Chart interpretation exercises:
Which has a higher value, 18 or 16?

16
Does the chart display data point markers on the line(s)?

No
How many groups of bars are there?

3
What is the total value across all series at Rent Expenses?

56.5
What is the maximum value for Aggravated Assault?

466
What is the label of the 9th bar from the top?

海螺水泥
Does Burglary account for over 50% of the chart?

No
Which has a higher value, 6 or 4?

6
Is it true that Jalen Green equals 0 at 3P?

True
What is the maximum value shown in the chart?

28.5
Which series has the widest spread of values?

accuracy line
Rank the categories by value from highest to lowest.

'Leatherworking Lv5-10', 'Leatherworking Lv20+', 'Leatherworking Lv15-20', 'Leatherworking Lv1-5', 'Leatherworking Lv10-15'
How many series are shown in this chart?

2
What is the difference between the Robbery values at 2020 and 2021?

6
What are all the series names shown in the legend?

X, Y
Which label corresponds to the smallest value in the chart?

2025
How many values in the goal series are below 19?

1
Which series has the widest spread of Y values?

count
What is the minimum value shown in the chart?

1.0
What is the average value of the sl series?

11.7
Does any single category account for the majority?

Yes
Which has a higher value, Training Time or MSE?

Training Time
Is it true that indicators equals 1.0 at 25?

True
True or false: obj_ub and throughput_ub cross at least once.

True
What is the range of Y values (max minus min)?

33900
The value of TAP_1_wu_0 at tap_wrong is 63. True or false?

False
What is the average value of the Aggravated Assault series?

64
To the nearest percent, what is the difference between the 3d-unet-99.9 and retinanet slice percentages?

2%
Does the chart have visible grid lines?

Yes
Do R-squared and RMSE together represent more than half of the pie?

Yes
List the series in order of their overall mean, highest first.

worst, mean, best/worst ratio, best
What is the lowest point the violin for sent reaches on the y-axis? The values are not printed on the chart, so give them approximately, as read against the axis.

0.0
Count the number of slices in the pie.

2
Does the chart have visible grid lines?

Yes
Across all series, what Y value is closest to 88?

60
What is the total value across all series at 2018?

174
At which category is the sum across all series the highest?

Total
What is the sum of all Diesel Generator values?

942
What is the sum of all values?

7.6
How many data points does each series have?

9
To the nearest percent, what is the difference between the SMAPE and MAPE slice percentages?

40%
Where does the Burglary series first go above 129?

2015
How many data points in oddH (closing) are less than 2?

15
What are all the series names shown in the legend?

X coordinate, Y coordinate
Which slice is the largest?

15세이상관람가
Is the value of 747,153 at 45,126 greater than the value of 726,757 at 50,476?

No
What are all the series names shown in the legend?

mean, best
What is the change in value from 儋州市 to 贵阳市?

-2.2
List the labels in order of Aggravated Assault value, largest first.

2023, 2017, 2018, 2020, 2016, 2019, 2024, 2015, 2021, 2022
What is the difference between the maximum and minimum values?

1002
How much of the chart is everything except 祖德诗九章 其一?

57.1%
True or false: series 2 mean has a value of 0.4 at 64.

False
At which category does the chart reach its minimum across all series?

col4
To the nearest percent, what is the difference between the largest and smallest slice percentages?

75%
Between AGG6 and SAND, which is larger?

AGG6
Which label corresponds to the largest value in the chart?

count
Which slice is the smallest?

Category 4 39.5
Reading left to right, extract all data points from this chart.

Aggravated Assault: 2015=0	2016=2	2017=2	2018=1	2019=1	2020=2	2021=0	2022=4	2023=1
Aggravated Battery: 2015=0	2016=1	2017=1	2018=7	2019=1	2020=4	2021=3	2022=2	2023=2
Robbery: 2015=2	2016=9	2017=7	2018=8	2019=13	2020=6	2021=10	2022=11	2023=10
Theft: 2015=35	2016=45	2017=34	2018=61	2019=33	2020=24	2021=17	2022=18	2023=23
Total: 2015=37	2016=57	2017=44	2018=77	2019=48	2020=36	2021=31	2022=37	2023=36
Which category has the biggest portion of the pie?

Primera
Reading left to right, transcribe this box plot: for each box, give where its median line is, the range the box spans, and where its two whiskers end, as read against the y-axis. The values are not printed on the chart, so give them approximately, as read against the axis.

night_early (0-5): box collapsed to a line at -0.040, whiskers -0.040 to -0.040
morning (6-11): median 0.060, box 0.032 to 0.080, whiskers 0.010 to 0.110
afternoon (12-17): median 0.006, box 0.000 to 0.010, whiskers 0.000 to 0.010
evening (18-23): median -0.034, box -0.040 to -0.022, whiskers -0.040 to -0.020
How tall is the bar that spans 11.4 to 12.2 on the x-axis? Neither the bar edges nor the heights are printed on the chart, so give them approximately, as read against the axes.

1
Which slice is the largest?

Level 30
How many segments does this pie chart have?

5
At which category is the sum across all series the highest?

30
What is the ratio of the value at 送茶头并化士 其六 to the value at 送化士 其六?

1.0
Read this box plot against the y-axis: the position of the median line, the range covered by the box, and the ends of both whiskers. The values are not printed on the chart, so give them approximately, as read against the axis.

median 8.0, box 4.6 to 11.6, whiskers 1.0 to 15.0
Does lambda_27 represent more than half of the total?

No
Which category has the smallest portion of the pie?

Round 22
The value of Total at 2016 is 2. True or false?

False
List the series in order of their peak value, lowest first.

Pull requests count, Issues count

■ Directive:
Copy out all of the material above word for word, changing nothing.

■ Solved exercise:
Which has a higher value, 18 or 16?

16
Does the chart display data point markers on the line(s)?

No
How many groups of bars are there?

3
What is the total value across all series at Rent Expenses?

56.5
What is the maximum value for Aggravated Assault?

466
What is the label of the 9th bar from the top?

海螺水泥
Does Burglary account for over 50% of the chart?

No
Which has a higher value, 6 or 4?

6
Is it true that Jalen Green equals 0 at 3P?

True
What is the maximum value shown in the chart?

28.5
Which series has the widest spread of values?

accuracy line
Rank the categories by value from highest to lowest.

'Leatherworking Lv5-10', 'Leatherworking Lv20+', 'Leatherworking Lv15-20', 'Leatherworking Lv1-5', 'Leatherworking Lv10-15'
How many series are shown in this chart?

2
What is the difference between the Robbery values at 2020 and 2021?

6
What are all the series names shown in the legend?

X, Y
Which label corresponds to the smallest value in the chart?

2025
How many values in the goal series are below 19?

1
Which series has the widest spread of Y values?

count
What is the minimum value shown in the chart?

1.0
What is the average value of the sl series?

11.7
Does any single category account for the majority?

Yes
Which has a higher value, Training Time or MSE?

Training Time
Is it true that indicators equals 1.0 at 25?

True
True or false: obj_ub and throughput_ub cross at least once.

True
What is the range of Y values (max minus min)?

33900
The value of TAP_1_wu_0 at tap_wrong is 63. True or false?

False
What is the average value of the Aggravated Assault series?

64
To the nearest percent, what is the difference between the 3d-unet-99.9 and retinanet slice percentages?

2%
Does the chart have visible grid lines?

Yes
Do R-squared and RMSE together represent more than half of the pie?

Yes
List the series in order of their overall mean, highest first.

worst, mean, best/worst ratio, best
What is the lowest point the violin for sent reaches on the y-axis? The values are not printed on the chart, so give them approximately, as read against the axis.

0.0
Count the number of slices in the pie.

2
Does the chart have visible grid lines?

Yes
Across all series, what Y value is closest to 88?

60
What is the total value across all series at 2018?

174
At which category is the sum across all series the highest?

Total
What is the sum of all Diesel Generator values?

942
What is the sum of all values?

7.6
How many data points does each series have?

9
To the nearest percent, what is the difference between the SMAPE and MAPE slice percentages?

40%
Where does the Burglary series first go above 129?

2015
How many data points in oddH (closing) are less than 2?

15
What are all the series names shown in the legend?

X coordinate, Y coordinate
Which slice is the largest?

15세이상관람가
Is the value of 747,153 at 45,126 greater than the value of 726,757 at 50,476?

No
What are all the series names shown in the legend?

mean, best
What is the change in value from 儋州市 to 贵阳市?

-2.2
List the labels in order of Aggravated Assault value, largest first.

2023, 2017, 2018, 2020, 2016, 2019, 2024, 2015, 2021, 2022
What is the difference between the maximum and minimum values?

1002
How much of the chart is everything except 祖德诗九章 其一?

57.1%
True or false: series 2 mean has a value of 0.4 at 64.

False
At which category does the chart reach its minimum across all series?

col4
To the nearest percent, what is the difference between the largest and smallest slice percentages?

75%
Between AGG6 and SAND, which is larger?

AGG6
Which label corresponds to the largest value in the chart?

count
Which slice is the smallest?

Category 4 39.5
Reading left to right, extract all data points from this chart.

Aggravated Assault: 2015=0	2016=2	2017=2	2018=1	2019=1	2020=2	2021=0	2022=4	2023=1
Aggravated Battery: 2015=0	2016=1	2017=1	2018=7	2019=1	2020=4	2021=3	2022=2	2023=2
Robbery: 2015=2	2016=9	2017=7	2018=8	2019=13	2020=6	2021=10	2022=11	2023=10
Theft: 2015=35	2016=45	2017=34	2018=61	2019=33	2020=24	2021=17	2022=18	2023=23
Total: 2015=37	2016=57	2017=44	2018=77	2019=48	2020=36	2021=31	2022=37	2023=36
Which category has the biggest portion of the pie?

Primera
Reading left to right, transcribe this box plot: for each box, give where its median line is, the range the box spans, and where its two whiskers end, as read against the y-axis. The values are not printed on the chart, so give them approximately, as read against the axis.

night_early (0-5): box collapsed to a line at -0.040, whiskers -0.040 to -0.040
morning (6-11): median 0.060, box 0.032 to 0.080, whiskers 0.010 to 0.110
afternoon (12-17): median 0.006, box 0.000 to 0.010, whiskers 0.000 to 0.010
evening (18-23): median -0.034, box -0.040 to -0.022, whiskers -0.040 to -0.020
How tall is the bar that spans 11.4 to 12.2 on the x-axis? Neither the bar edges nor the heights are printed on the chart, so give them approximately, as read against the axes.

1
Which slice is the largest?

Level 30
How many segments does this pie chart have?

5
At which category is the sum across all series the highest?

30
What is the ratio of the value at 送茶头并化士 其六 to the value at 送化士 其六?

1.0
Read this box plot against the y-axis: the position of the median line, the range covered by the box, and the ends of both whiskers. The values are not printed on the chart, so give them approximately, as read against the axis.

median 8.0, box 4.6 to 11.6, whiskers 1.0 to 15.0
Does lambda_27 represent more than half of the total?

No
Which category has the smallest portion of the pie?

Round 22
The value of Total at 2016 is 2. True or false?

False
List the series in order of their peak value, lowest first.

Pull requests count, Issues count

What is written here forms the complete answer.